**Problem to work on**:
Render every line of text in the rows below as one numbered list, omitting blank lines. Leave the pictures out of the answer.

**Task data**:
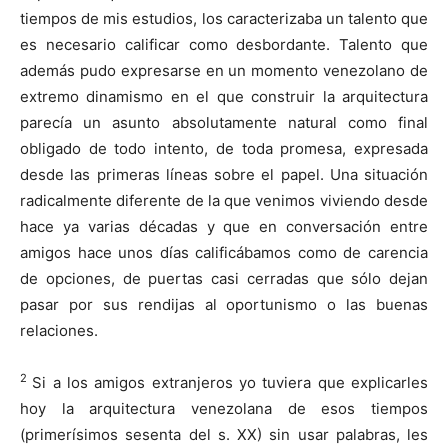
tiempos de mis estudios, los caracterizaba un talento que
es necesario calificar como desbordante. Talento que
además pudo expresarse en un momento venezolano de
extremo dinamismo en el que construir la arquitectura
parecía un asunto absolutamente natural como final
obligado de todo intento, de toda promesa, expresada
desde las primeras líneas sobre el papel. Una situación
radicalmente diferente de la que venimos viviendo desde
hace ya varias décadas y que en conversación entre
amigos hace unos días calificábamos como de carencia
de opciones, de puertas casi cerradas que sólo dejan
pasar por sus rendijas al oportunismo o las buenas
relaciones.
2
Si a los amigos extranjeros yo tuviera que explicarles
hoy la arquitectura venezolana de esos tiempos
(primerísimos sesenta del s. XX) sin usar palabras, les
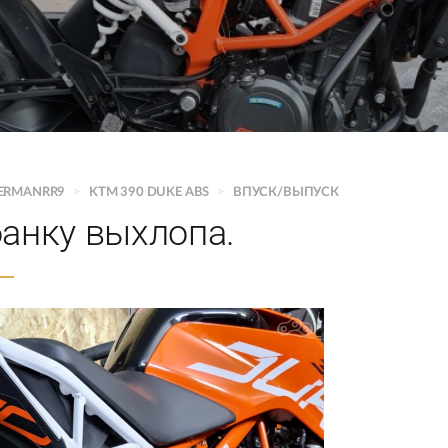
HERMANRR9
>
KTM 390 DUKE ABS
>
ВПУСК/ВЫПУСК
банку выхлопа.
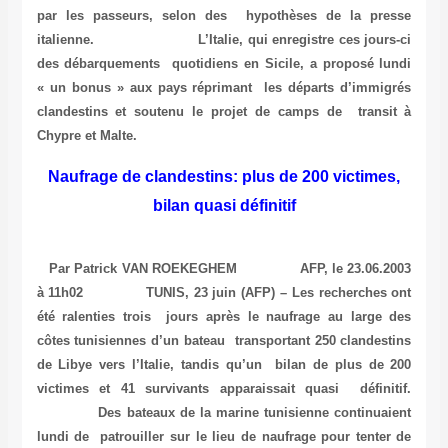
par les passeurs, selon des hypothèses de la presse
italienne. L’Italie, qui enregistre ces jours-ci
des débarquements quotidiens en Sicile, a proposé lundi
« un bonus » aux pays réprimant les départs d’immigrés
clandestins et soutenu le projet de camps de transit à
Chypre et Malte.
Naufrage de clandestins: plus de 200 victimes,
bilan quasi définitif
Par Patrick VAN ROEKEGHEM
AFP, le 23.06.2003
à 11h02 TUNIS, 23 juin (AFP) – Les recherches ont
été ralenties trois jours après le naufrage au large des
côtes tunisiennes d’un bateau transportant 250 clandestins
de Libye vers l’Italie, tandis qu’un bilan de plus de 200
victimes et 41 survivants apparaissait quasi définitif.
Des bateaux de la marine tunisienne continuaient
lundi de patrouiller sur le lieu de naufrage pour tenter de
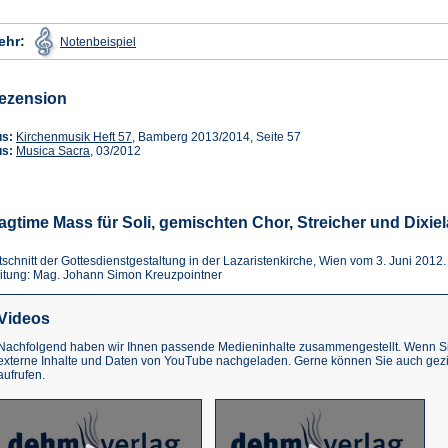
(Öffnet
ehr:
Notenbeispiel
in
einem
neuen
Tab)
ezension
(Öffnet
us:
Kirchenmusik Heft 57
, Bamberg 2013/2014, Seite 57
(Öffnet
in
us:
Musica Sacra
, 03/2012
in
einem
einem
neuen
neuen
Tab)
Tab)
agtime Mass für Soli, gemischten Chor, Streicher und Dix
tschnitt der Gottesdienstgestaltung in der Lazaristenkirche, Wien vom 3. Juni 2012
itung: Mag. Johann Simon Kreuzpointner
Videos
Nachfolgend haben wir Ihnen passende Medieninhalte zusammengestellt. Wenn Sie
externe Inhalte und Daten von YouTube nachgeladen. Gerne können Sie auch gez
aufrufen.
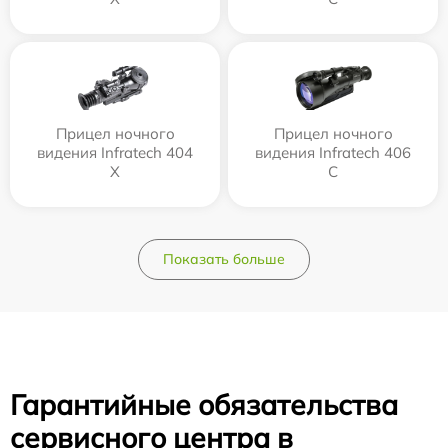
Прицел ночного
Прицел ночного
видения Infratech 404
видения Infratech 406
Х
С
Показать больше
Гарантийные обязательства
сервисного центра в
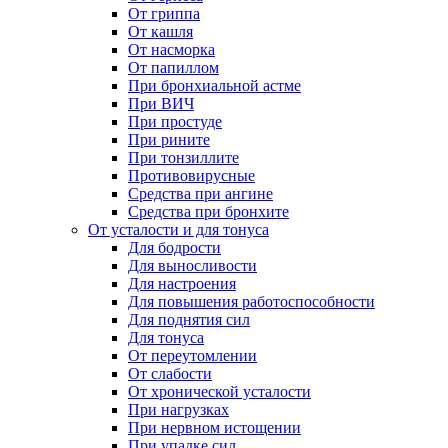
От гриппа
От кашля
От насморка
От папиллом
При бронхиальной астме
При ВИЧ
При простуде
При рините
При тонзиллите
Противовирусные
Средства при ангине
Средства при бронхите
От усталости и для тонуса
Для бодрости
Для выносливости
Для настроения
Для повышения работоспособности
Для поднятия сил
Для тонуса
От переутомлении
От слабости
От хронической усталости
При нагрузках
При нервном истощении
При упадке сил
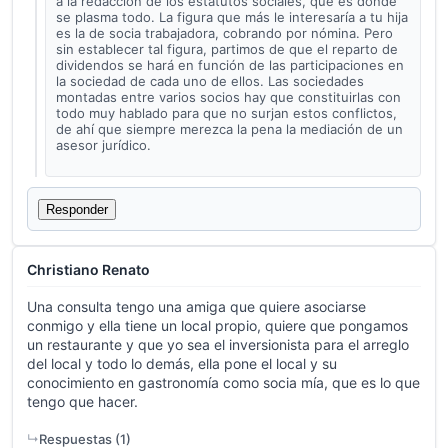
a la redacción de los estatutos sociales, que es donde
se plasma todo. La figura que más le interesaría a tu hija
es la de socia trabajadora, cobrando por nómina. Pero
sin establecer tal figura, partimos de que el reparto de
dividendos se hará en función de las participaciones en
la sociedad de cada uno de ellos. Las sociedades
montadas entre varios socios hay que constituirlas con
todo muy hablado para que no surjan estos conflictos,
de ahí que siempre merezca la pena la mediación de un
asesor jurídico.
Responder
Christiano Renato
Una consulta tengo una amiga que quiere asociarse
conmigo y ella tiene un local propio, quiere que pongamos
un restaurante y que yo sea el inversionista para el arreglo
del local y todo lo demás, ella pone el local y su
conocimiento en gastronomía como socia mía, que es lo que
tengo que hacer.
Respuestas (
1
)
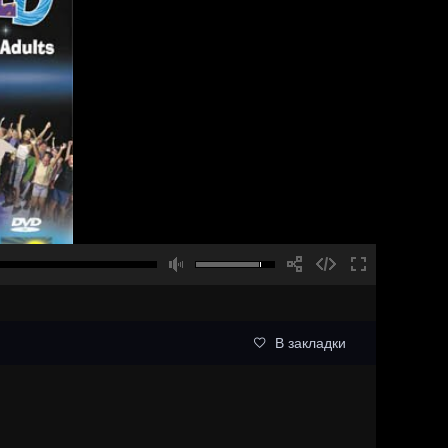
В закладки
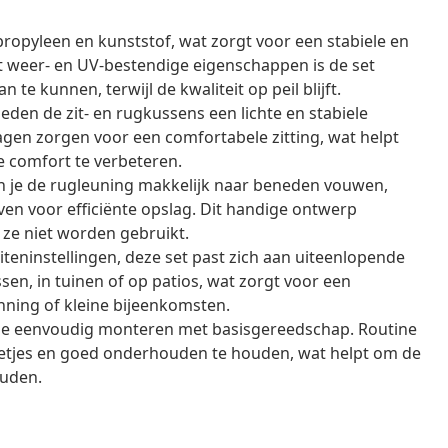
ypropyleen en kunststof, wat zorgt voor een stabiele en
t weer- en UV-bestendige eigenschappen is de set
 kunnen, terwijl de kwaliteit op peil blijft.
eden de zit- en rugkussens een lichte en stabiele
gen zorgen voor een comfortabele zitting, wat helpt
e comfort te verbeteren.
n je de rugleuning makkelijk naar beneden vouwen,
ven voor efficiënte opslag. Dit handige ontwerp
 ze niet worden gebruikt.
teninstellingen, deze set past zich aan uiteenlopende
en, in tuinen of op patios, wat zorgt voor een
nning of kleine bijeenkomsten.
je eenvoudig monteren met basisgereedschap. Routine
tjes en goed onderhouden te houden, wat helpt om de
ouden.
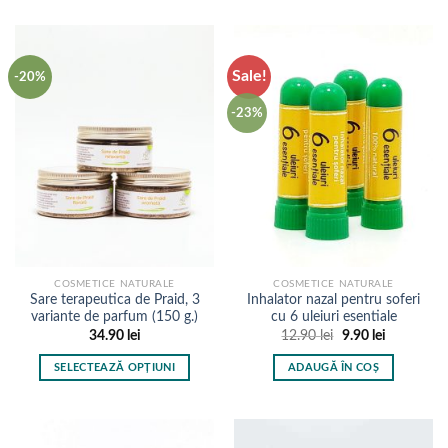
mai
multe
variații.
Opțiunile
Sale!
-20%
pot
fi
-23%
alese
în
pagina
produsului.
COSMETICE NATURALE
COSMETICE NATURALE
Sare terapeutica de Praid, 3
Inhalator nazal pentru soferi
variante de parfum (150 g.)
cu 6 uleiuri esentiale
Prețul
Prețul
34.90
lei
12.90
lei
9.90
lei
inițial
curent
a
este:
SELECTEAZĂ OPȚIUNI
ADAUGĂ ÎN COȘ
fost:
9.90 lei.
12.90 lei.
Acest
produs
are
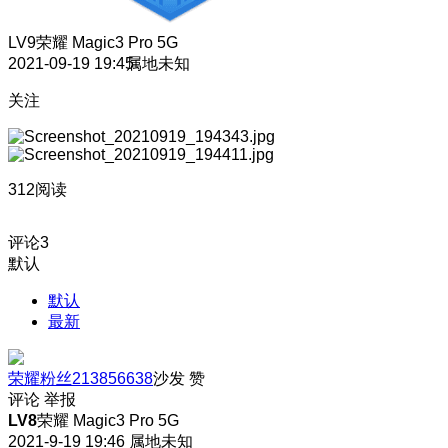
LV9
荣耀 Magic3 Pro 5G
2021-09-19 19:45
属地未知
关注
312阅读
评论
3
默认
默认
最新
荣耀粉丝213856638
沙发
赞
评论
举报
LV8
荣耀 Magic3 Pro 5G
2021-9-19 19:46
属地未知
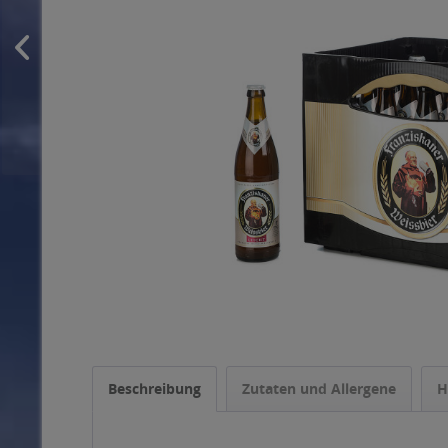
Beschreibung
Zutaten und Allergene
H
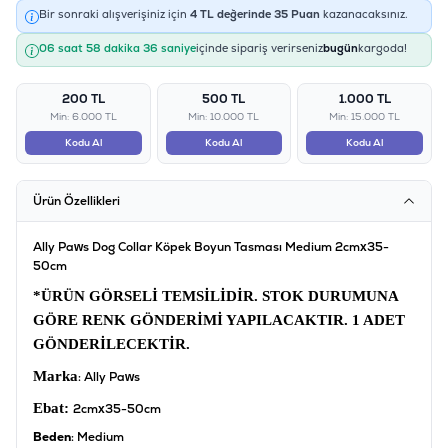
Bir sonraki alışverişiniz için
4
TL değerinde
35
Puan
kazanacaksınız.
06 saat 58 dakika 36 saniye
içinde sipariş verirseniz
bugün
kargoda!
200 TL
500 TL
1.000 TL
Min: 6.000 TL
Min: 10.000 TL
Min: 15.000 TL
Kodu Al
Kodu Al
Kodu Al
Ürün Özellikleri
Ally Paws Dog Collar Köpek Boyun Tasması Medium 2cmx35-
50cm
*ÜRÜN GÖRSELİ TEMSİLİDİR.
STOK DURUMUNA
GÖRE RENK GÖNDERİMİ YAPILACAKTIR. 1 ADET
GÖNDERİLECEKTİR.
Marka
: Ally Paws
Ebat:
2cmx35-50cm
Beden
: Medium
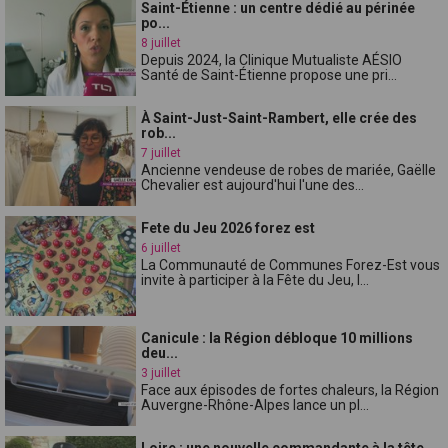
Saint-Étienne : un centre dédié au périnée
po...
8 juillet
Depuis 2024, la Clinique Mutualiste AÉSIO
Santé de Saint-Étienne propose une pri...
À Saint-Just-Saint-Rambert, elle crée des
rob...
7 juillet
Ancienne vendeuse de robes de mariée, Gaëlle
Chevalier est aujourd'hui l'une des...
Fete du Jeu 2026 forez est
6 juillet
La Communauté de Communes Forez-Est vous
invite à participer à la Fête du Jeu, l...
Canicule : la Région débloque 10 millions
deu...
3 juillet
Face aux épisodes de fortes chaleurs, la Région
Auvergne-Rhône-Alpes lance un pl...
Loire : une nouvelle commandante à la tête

**Reply to the task**:
1. tiempos de mis estudios, los caracterizaba un talento que
2. es necesario calificar como desbordante. Talento que
3. además pudo expresarse en un momento venezolano de
4. extremo dinamismo en el que construir la arquitectura
5. parecía un asunto absolutamente natural como final
6. obligado de todo intento, de toda promesa, expresada
7. desde las primeras líneas sobre el papel. Una situación
8. radicalmente diferente de la que venimos viviendo desde
9. hace ya varias décadas y que en conversación entre
10. amigos hace unos días calificábamos como de carencia
11. de opciones, de puertas casi cerradas que sólo dejan
12. pasar por sus rendijas al oportunismo o las buenas
13. relaciones.
14. 2
15. Si a los amigos extranjeros yo tuviera que explicarles
16. hoy la arquitectura venezolana de esos tiempos
17. (primerísimos sesenta del s. XX) sin usar palabras, les
18. HERMANRR9
19. >
20. KTM 390 DUKE ABS
21. >
22. ВПУСК/ВЫПУСК
23. банку выхлопа.
24. par les passeurs, selon des hypothèses de la presse
25. italienne. L’Italie, qui enregistre ces jours-ci
26. des débarquements quotidiens en Sicile, a proposé lundi
27. « un bonus » aux pays réprimant les départs d’immigrés
28. clandestins et soutenu le projet de camps de transit à
29. Chypre et Malte.
30. Naufrage de clandestins: plus de 200 victimes,
31. bilan quasi définitif
32. Par Patrick VAN ROEKEGHEM
33. AFP, le 23.06.2003
34. à 11h02 TUNIS, 23 juin (AFP) – Les recherches ont
35. été ralenties trois jours après le naufrage au large des
36. côtes tunisiennes d’un bateau transportant 250 clandestins
37. de Libye vers l’Italie, tandis qu’un bilan de plus de 200
38. victimes et 41 survivants apparaissait quasi définitif.
39. Des bateaux de la marine tunisienne continuaient
40. lundi de patrouiller sur le lieu de naufrage pour tenter de
41. (Öffnet
42. ehr:
43. Notenbeispiel
44. in
45. einem
46. neuen
47. Tab)
48. ezension
49. (Öffnet
50. us:
51. Kirchenmusik Heft 57
52. , Bamberg 2013/2014, Seite 57
53. (Öffnet
54. in
55. us:
56. Musica Sacra
57. , 03/2012
58. in
59. einem
60. einem
61. neuen
62. neuen
63. Tab)
64. Tab)
65. agtime Mass für Soli, gemischten Chor, Streicher und Dix
66. tschnitt der Gottesdienstgestaltung in der Lazaristenkirche, Wien vom 3. Juni 2012
67. itung: Mag. Johann Simon Kreuzpointner
68. Videos
69. Nachfolgend haben wir Ihnen passende Medieninhalte zusammengestellt. Wenn Sie
70. externe Inhalte und Daten von YouTube nachgeladen. Gerne können Sie auch gez
71. aufrufen.
72. Прицел ночного
73. Прицел ночного
74. видения Infratech 404
75. видения Infratech 406
76. Х
77. С
78. Показать больше
79. Гарантийные обязательства
80. сервисного центра в
81. От гриппа
82. От кашля
83. От насморка
84. От папиллом
85. При бронхиальной астме
86. При ВИЧ
87. При простуде
88. При рините
89. При тонзиллите
90. Противовирусные
91. Средства при ангине
92. Средства при бронхите
93. От усталости и для тонуса
94. Для бодрости
95. Для выносливости
96. Для настроения
97. Для повышения работоспособности
98. Для поднятия сил
99. Для тонуса
100. От переутомлении
101. От слабости
102. От хронической усталости
103. При нагрузках
104. При нервном истощении
105. При упадке сил
106. a la redacción de los estatutos sociales, que es donde
107. se plasma todo. La figura que más le interesaría a tu hija
108. es la de socia trabajadora, cobrando por nómina. Pero
109. sin establecer tal figura, partimos de que el reparto de
110. dividendos se hará en función de las participaciones en
111. la sociedad de cada uno de ellos. Las sociedades
112. montadas entre varios socios hay que constituirlas con
113. todo muy hablado para que no surjan estos conflictos,
114. de ahí que siempre merezca la pena la mediación de un
115. asesor jurídico.
116. Responder
117. Christiano Renato
118. Una consulta tengo una amiga que quiere asociarse
119. conmigo y ella tiene un local propio, quiere que pongamos
120. un restaurante y que yo sea el inversionista para el arreglo
121. del local y todo lo demás, ella pone el local y su
122. conocimiento en gastronomía como socia mía, que es lo que
123. tengo que hacer.
124. Respuestas (
125. 1
126. )
127. В закладки
128. ypropyleen en kunststof, wat zorgt voor een stabiele en
129. t weer- en UV-bestendige eigenschappen is de set
130.  kunnen, terwijl de kwaliteit op peil blijft.
131. eden de zit- en rugkussens een lichte en stabiele
132. gen zorgen voor een comfortabele zitting, wat helpt
133. e comfort te verbeteren.
134. n je de rugleuning makkelijk naar beneden vouwen,
135. ven voor efficiënte opslag. Dit handige ontwerp
136.  ze niet worden gebruikt.
137. teninstellingen, deze set past zich aan uiteenlopende
138. en, in tuinen of op patios, wat zorgt voor een
139. nning of kleine bijeenkomsten.
140. je eenvoudig monteren met basisgereedschap. Routine
141. tjes en goed onderhouden te houden, wat helpt om de
142. ouden.
143. mai
144. multe
145. variații.
146. Opțiunile
147. Sale!
148. -20%
149. pot
150. fi
151. -23%
152. alese
153. în
154. pagina
155. produsului.
156. COSMETICE NATURALE
157. COSMETICE NATURALE
158. Sare terapeutica de Praid, 3
159. Inhalator nazal pentru soferi
160. variante de parfum (150 g.)
161. cu 6 uleiuri esentiale
162. Prețul
163. Prețul
164. 34.90
165. lei
166. 12.90
167. lei
168. 9.90
169. lei
170. inițial
171. curent
172. a
173. este:
174. SELECTEAZĂ OPȚIUNI
175. ADAUGĂ ÎN COȘ
176. fost:
177. 9.90 lei.
178. 12.90 lei.
179. Acest
180. produs
181. are
182. LV9
183. 荣耀 Magic3 Pro 5G
184. 2021-09-19 19:45
185. 属地未知
186. 关注
187. 312阅读
188. 评论
189. 3
190. 默认
191. 默认
192. 最新
193. 荣耀粉丝213856638
194. 沙发
195. 赞
196. 评论
197. 举报
198. LV8
199. 荣耀 Magic3 Pro 5G
200. 2021-9-19 19:46
201. 属地未知
202. Beschreibung
203. Zutaten und Allergene
204. H
205. Bir sonraki alışverişiniz için
206. 4
207. TL değerinde
208. 35
209. Puan
210. kazanacaksınız.
211. 06 saat 58 dakika 36 saniye
212. içinde sipariş verirseniz
213. bugün
214. kargoda!
215. 200 TL
216. 500 TL
217. 1.000 TL
218. Min: 6.000 TL
219. Min: 10.000 TL
220. Min: 15.000 TL
221. Kodu Al
222. Kodu Al
223. Kodu Al
224. Ürün Özellikleri
225. Ally Paws Dog Collar Köpek Boyun Tasması Medium 2cmx35-
226. 50cm
227. *ÜRÜN GÖRSELİ TEMSİLİDİR.
228. STOK DURUMUNA
229. GÖRE RENK GÖNDERİMİ YAPILACAKTIR. 1 ADET
230. GÖNDERİLECEKTİR.
231. Marka
232. : Ally Paws
233. Ebat:
234. 2cmx35-50cm
235. Beden
236. : Medium
237. Saint-Étienne : un centre dédié au périnée
238. po...
239. 8 juillet
240. Depuis 2024, la Clinique Mutualiste AÉSIO
241. Santé de Saint-Étienne propose une pri...
242. À Saint-Just-Saint-Rambert, elle crée des
243. rob...
244. 7 juillet
245. Ancienne vendeuse de robes de mariée, Gaëlle
246. Chevalier est aujourd'hui l'une des...
247. Fete du Jeu 2026 forez est
248. 6 juillet
249. La Communauté de Communes Forez-Est vous
250. invite à participer à la Fête du Jeu, l...
251. Canicule : la Région débloque 10 millions
252. deu...
253. 3 juillet
254. Face aux épisodes de fortes chaleurs, la Région
255. Auvergne-Rhône-Alpes lance un pl...
256. Loire : une nouvelle commandante à la tête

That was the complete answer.